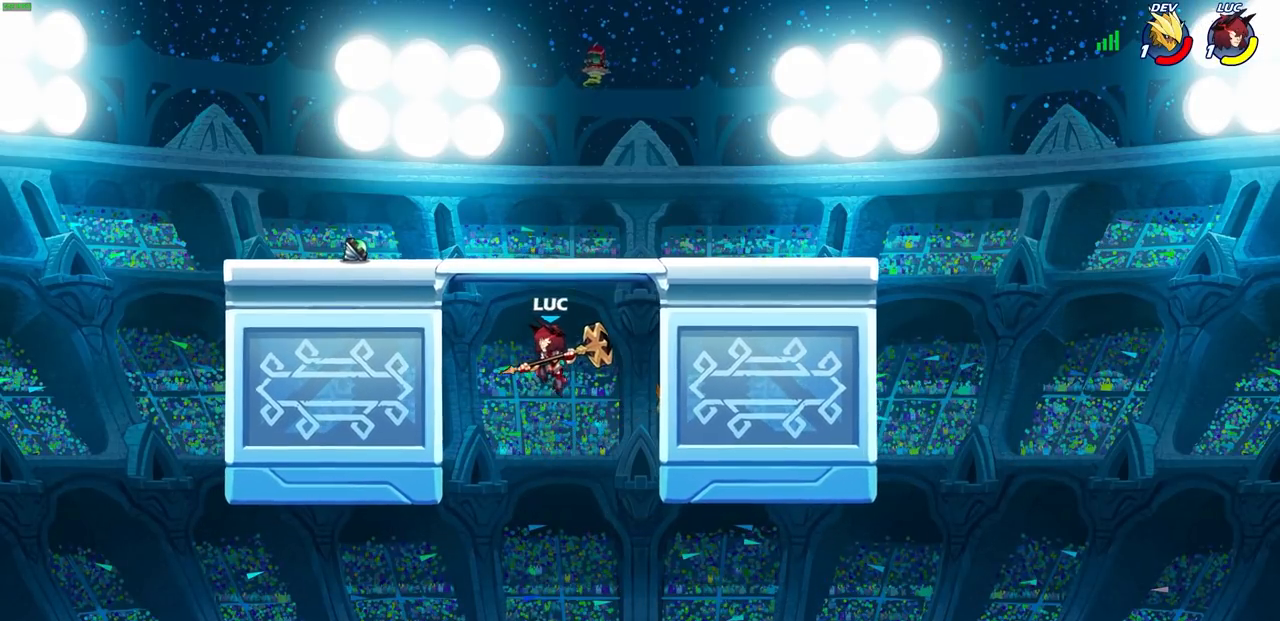
{"buttons": [], "left_stick": "center", "right_stick": "center", "events": [[117, "CROSS", "down"], [183, "CROSS", "up"]]}
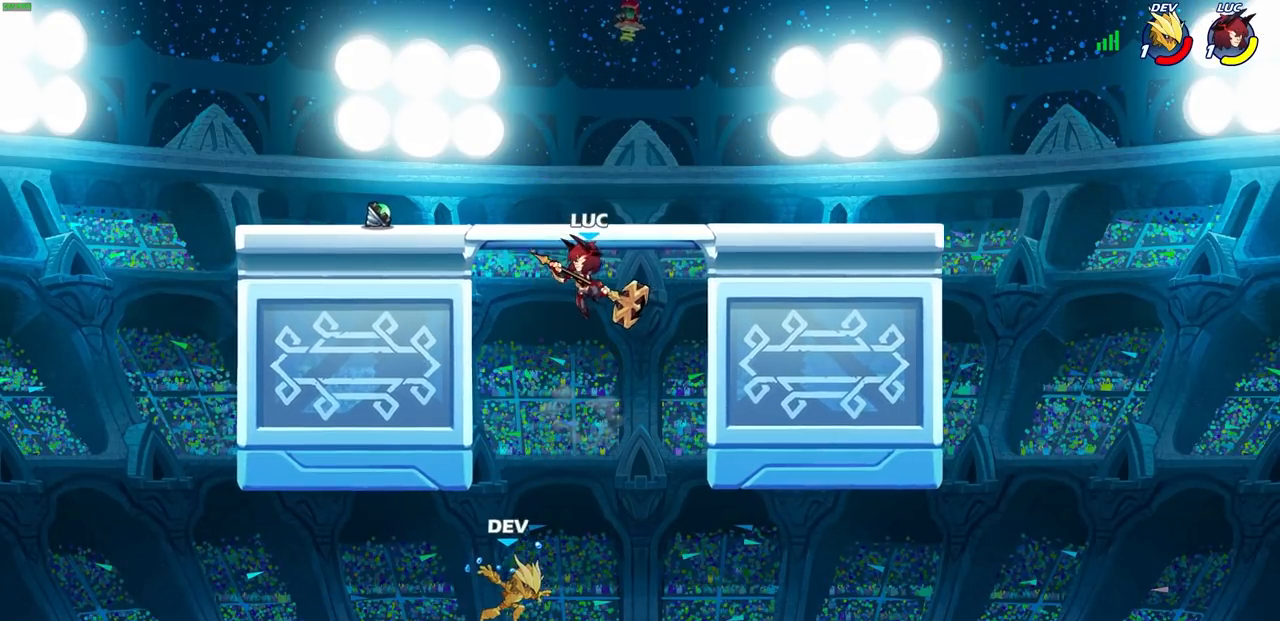
{"buttons": ["CROSS"], "left_stick": "center", "right_stick": "center", "events": [[317, "CROSS", "down"]]}
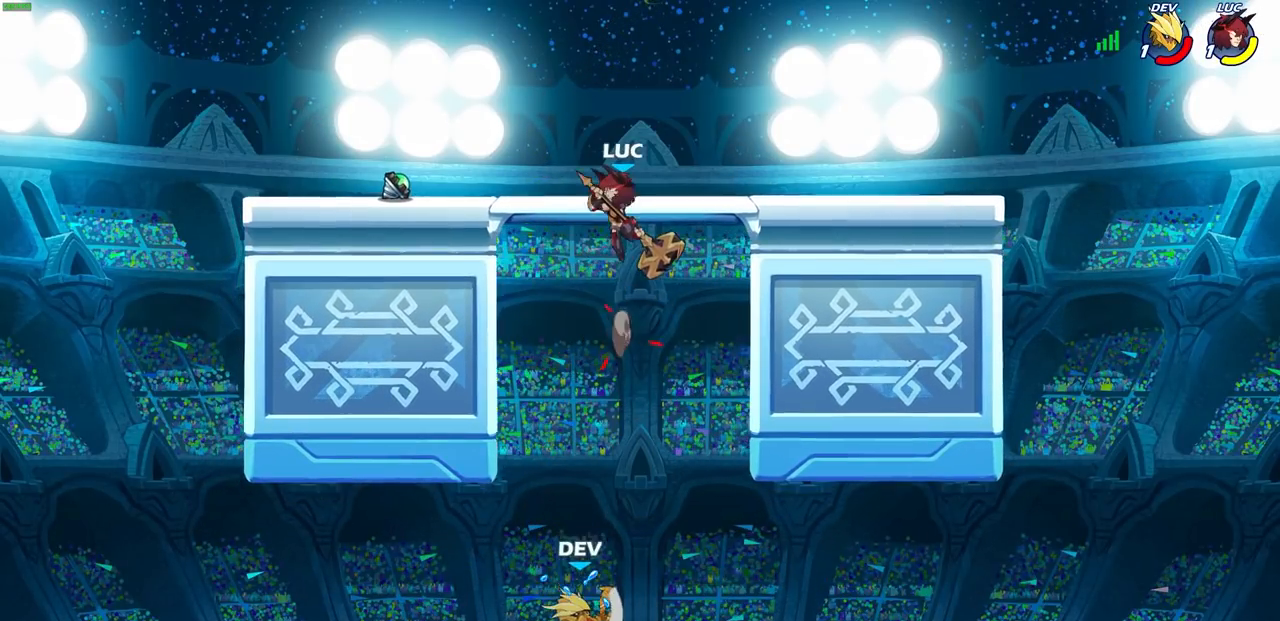
{"buttons": ["CIRCLE"], "left_stick": "center", "right_stick": "center", "events": [[17, "CROSS", "up"], [333, "R2", "down"], [367, "CIRCLE", "down"], [467, "R2", "up"]]}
*-*-*
» **INSTRUCTIONS TO FOLLOW**
Print the material in full and exactly, minus the pictures.

» **ANSWER FOR THE TASK**
{"buttons": [], "left_stick": "center", "right_stick": "center", "events": [[117, "CROSS", "down"], [183, "CROSS", "up"]]}
{"buttons": ["CROSS"], "left_stick": "center", "right_stick": "center", "events": [[317, "CROSS", "down"]]}
{"buttons": ["CIRCLE"], "left_stick": "center", "right_stick": "center", "events": [[17, "CROSS", "up"], [333, "R2", "down"], [367, "CIRCLE", "down"], [467, "R2", "up"]]}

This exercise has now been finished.